▸ What the task asks
In the listing that follows, the range to quote begins at the line that has "out a description" and ends after the line that has "the data in each one of these files."; quote it verbatim and add nothing.

======== Records supplied

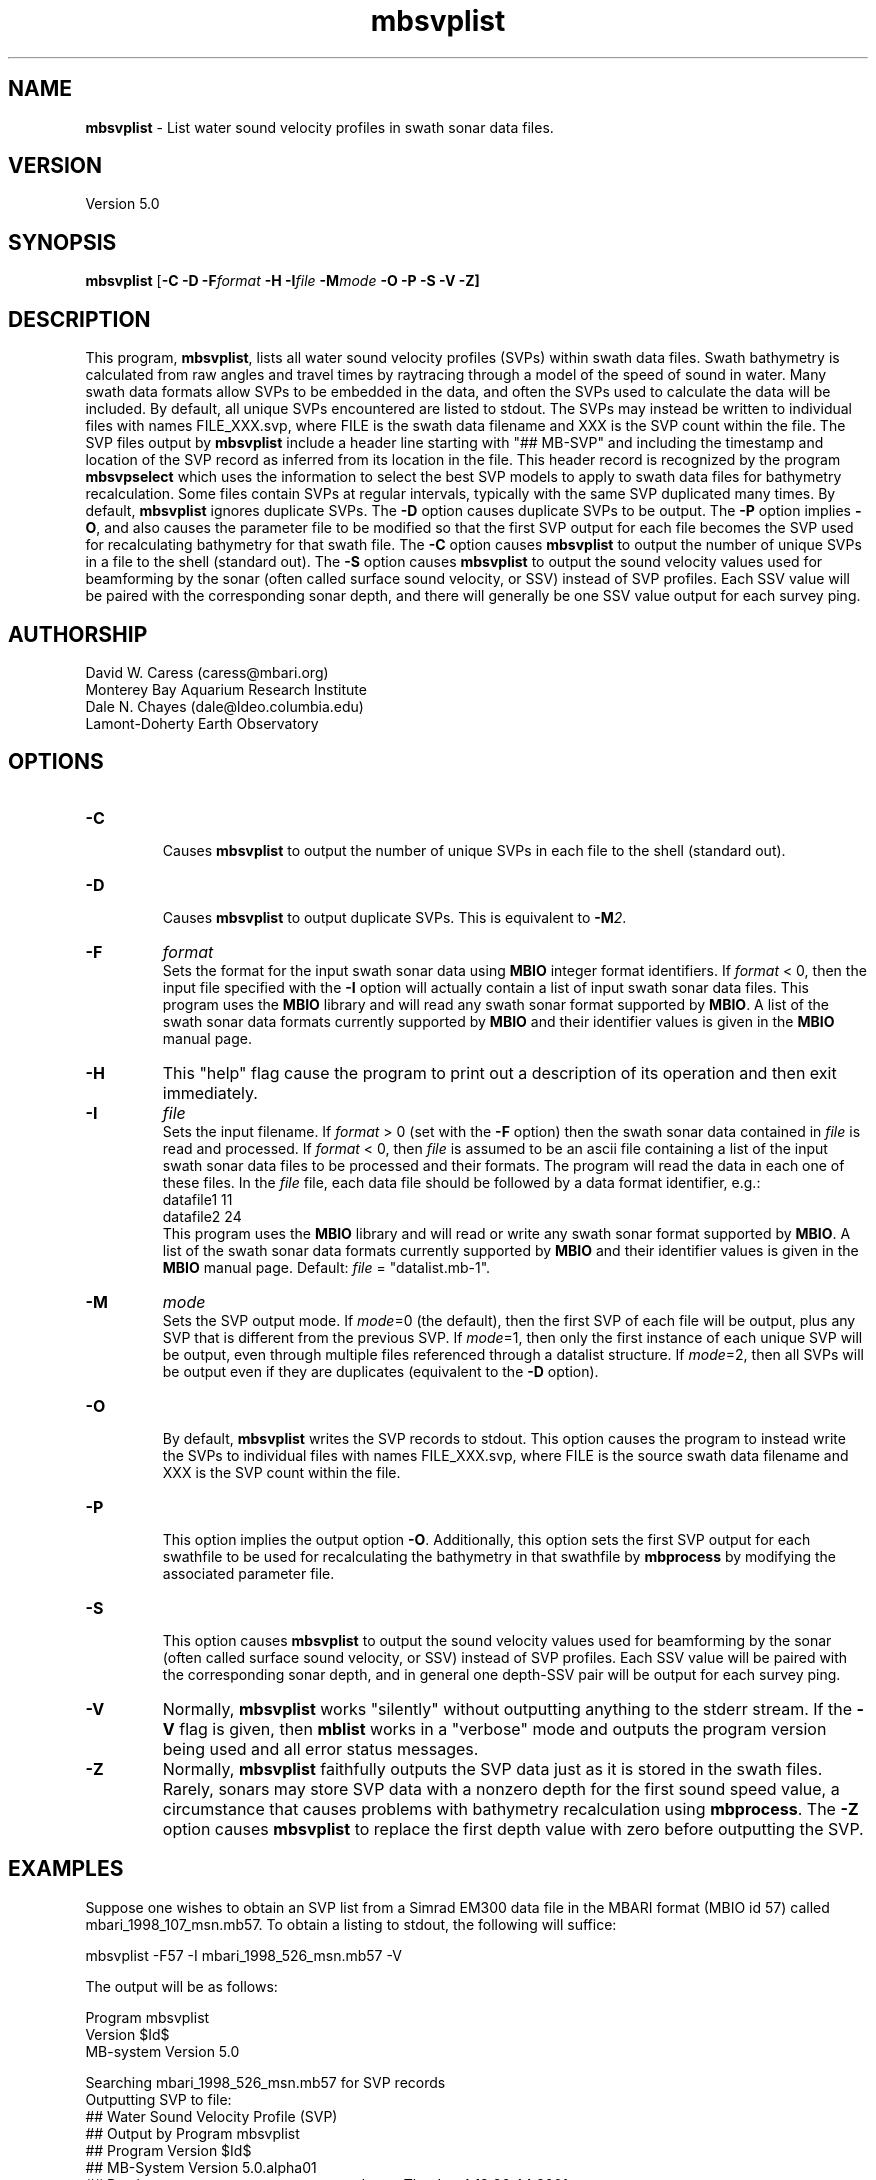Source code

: .TH mbsvplist 1 "17 March 2014" "MB-System 5.0" "MB-System 5.0"
.SH NAME
\fBmbsvplist\fP \- List water sound velocity profiles in swath sonar data files.

.SH VERSION
Version 5.0

.SH SYNOPSIS
\fBmbsvplist\fP [\fB\-C \-D \fB\-F\fIformat \fB\-H \fB\-I\fIfile \fB\-M\fImode\fP \fB\-O \-P \-S \-V \-Z\fP]

.SH DESCRIPTION
This program, \fBmbsvplist\fP, lists all water
sound velocity profiles (SVPs) within swath data files.
Swath bathymetry is calculated from raw angles and travel
times by raytracing through a model of the speed of sound
in water. Many swath data formats allow SVPs to be
embedded in the data, and often the SVPs used to
calculate the data will be included.
By default, all unique SVPs encountered are
listed to stdout. The SVPs may instead be
written to individual files with names FILE_XXX.svp,
where FILE is the swath data filename and XXX is the
SVP count within the file. The SVP files output by \fBmbsvplist\fP
include a header line starting with "## MB-SVP" and including the
timestamp and location of the SVP record as inferred from its
location in the file. This header record is recognized by the program
\fBmbsvpselect\fP which uses the information to select the best
SVP models to apply to swath data files for bathymetry recalculation.
Some files contain SVPs at
regular intervals, typically with the same SVP duplicated
many times. By default, \fBmbsvplist\fP ignores duplicate
SVPs. The \fB\-D\fP option causes duplicate SVPs to be output.
The \fB\-P\fP option
implies \fB\-O\fP, and also causes the parameter file to be modified
so that the first SVP output for each file becomes the
SVP used for recalculating bathymetry for that swath file.
The \fB\-C\fP option causes \fBmbsvplist\fP to output the number
of unique SVPs in a file to the shell (standard out).
The \fB\-S\fP option causes \fBmbsvplist\fP to output the sound velocity values
used for beamforming by the sonar (often called surface sound velocity, or SSV)
instead of SVP profiles. Each SSV value will be paired with the
corresponding sonar depth, and there will generally be one SSV value output
for each survey ping.

.SH AUTHORSHIP
David W. Caress (caress@mbari.org)
.br
  Monterey Bay Aquarium Research Institute
.br
Dale N. Chayes (dale@ldeo.columbia.edu)
.br
  Lamont-Doherty Earth Observatory
.br

.SH OPTIONS
.TP
.B \-C
.br
Causes \fBmbsvplist\fP to output the number of unique SVPs in each file to the shell (standard out).
.TP
.B \-D
.br
Causes \fBmbsvplist\fP to output duplicate SVPs. This is equivalent to \fB\-M\fP\fI2\fP.
.TP
.B \-F
\fIformat\fP
.br
Sets the format for the input swath sonar data using
\fBMBIO\fP integer format identifiers.
If \fIformat\fP < 0, then the input
file specified with the \fB\-I\fP
option will actually contain
a list of input swath sonar data files.
This program uses the \fBMBIO\fP library and will read any swath sonar
format supported by \fBMBIO\fP. A list of the swath sonar data formats
currently supported by \fBMBIO\fP and their identifier values
is given in the \fBMBIO\fP manual page.
.TP
.B \-H
This "help" flag cause the program to print out a description
of its operation and then exit immediately.
.TP
.B \-I
\fIfile\fP
.br
Sets the input filename. If \fIformat\fP > 0 (set with the
\fB\-F\fP option) then the swath sonar data contained in \fIfile\fP
is read and processed. If \fIformat\fP < 0, then \fIfile\fP
is assumed to be an ascii file containing a list of the input swath sonar
data files to be processed and their formats.  The program will read
the data in each one of these files.
In the \fIfile\fP file, each
data file should be followed by a data format identifier, e.g.:
 	datafile1 11
 	datafile2 24
.br
This program uses the \fBMBIO\fP library and will read or write any swath sonar
format supported by \fBMBIO\fP. A list of the swath sonar data formats
currently supported by \fBMBIO\fP and their identifier values
is given in the \fBMBIO\fP manual page. Default: \fIfile\fP = "datalist.mb-1".
.TP
.B \-M
\fImode\fP
.br
Sets the SVP output mode. If \fImode\fP=0 (the default), then the first SVP of
each file will be output, plus any SVP that is different from the previous SVP.
If \fImode\fP=1, then only the first instance of each unique SVP will be output, even
through multiple files referenced through a datalist structure. If \fImode\fP=2,
then all SVPs will be output even if they are duplicates (equivalent to the \fB\-D\fP option).
.TP
.B \-O
.br
By default, \fBmbsvplist\fP writes the SVP records to
stdout. This option causes the program to instead write
the SVPs to individual files with names FILE_XXX.svp,
where FILE is the source swath data filename and XXX is the
SVP count within the file.
.TP
.B \-P
.br
This option implies the output option \fB\-O\fP. Additionally,
this option sets the first SVP output for each swathfile to be used for
recalculating the bathymetry in that swathfile by \fBmbprocess\fP
by modifying the associated parameter file.
.TP
.B \-S
.br
This option causes \fBmbsvplist\fP to output the sound velocity values
used for beamforming by the sonar (often called surface sound velocity, or SSV)
instead of SVP profiles. Each SSV value will be paired with the
corresponding sonar depth, and in general one depth-SSV pair will be output
for each survey ping.
.TP
.B \-V
Normally, \fBmbsvplist\fP works "silently" without outputting
anything to the stderr stream.  If the
\fB\-V\fP flag is given, then \fBmblist\fP works in a "verbose" mode and
outputs the program version being used and all error status messages.
.TP
.B \-Z
Normally, \fBmbsvplist\fP faithfully outputs the SVP data just
as it is stored in the swath files. Rarely, sonars may store SVP
data with a nonzero depth for the first sound speed value, a
circumstance that causes problems with bathymetry recalculation
using \fBmbprocess\fP. The \fB\-Z\fP option causes \fBmbsvplist\fP
to replace the first depth value with zero before outputting the
SVP.

.SH EXAMPLES
Suppose one wishes to obtain an SVP list from a Simrad EM300 data file
in the MBARI format (MBIO id 57) called mbari_1998_107_msn.mb57. To
obtain a listing to stdout, the following will suffice:

 	mbsvplist \-F57 \-I mbari_1998_526_msn.mb57 \-V

The output will be as follows:

 Program mbsvplist
 Version $Id$
 MB-system Version 5.0

 Searching mbari_1998_526_msn.mb57 for SVP records
 Outputting SVP to file:
 ## Water Sound Velocity Profile (SVP)
 ## Output by Program mbsvplist
 ## Program Version $Id$
 ## MB-System Version 5.0.alpha01
 ## Run by user <caress> on cpu <menard> at <Thu Jan  4 13:36:44 2001>
 ## Swath File: mbari_1998_526_msn.mb57
 ## Start Time: 1998/05/02 01:33:08.300000
 ## SVP Count: 1
 ## Number of SVP Points: 15
     0.00        1503.50
     9.99        1502.70
    19.98        1501.80
    30.00        1501.40
    39.99        1501.40
    49.98        1499.90
    60.00        1499.80
    69.99        1497.50
    79.98        1496.90
    90.00        1496.90
    99.99        1495.10
   198.99        1486.60
   498.99        1480.60
  1000.98        1481.90
  1830.00        1488.70
 ##
 ##
 4 SVP records read
 1 SVP records written

Total 4 SVP records read
Total 1 SVP records written

.SH SEE ALSO
\fBmbsystem\fP(1), \fBmbprocess\fP(1), \fBmbsvpselect\fP(1)

.SH BUGS
Probably.
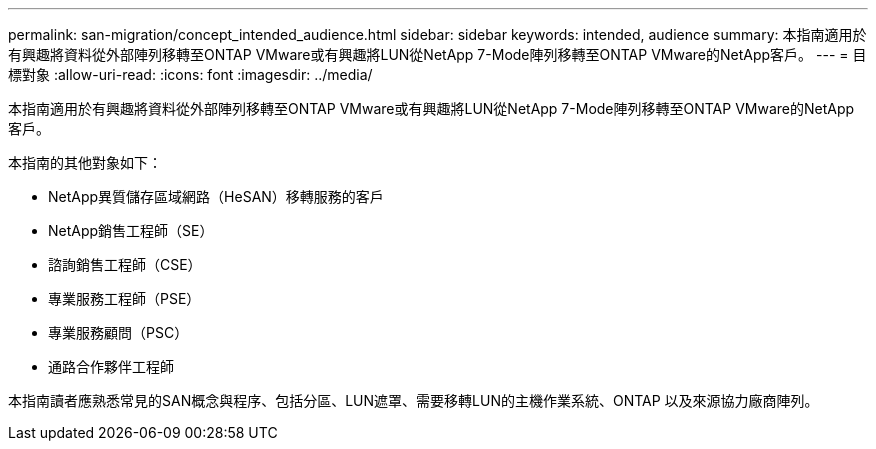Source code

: ---
permalink: san-migration/concept_intended_audience.html 
sidebar: sidebar 
keywords: intended, audience 
summary: 本指南適用於有興趣將資料從外部陣列移轉至ONTAP VMware或有興趣將LUN從NetApp 7-Mode陣列移轉至ONTAP VMware的NetApp客戶。 
---
= 目標對象
:allow-uri-read: 
:icons: font
:imagesdir: ../media/


[role="lead"]
本指南適用於有興趣將資料從外部陣列移轉至ONTAP VMware或有興趣將LUN從NetApp 7-Mode陣列移轉至ONTAP VMware的NetApp客戶。

本指南的其他對象如下：

* NetApp異質儲存區域網路（HeSAN）移轉服務的客戶
* NetApp銷售工程師（SE）
* 諮詢銷售工程師（CSE）
* 專業服務工程師（PSE）
* 專業服務顧問（PSC）
* 通路合作夥伴工程師


本指南讀者應熟悉常見的SAN概念與程序、包括分區、LUN遮罩、需要移轉LUN的主機作業系統、ONTAP 以及來源協力廠商陣列。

================

▸ Completed task
This "help" flag cause the program to print out a description
of its operation and then exit immediately.
.TP
.B \-I
\fIfile\fP
.br
Sets the input filename. If \fIformat\fP > 0 (set with the
\fB\-F\fP option) then the swath sonar data contained in \fIfile\fP
is read and processed. If \fIformat\fP < 0, then \fIfile\fP
is assumed to be an ascii file containing a list of the input swath sonar
data files to be processed and their formats.  The program will read
the data in each one of these files.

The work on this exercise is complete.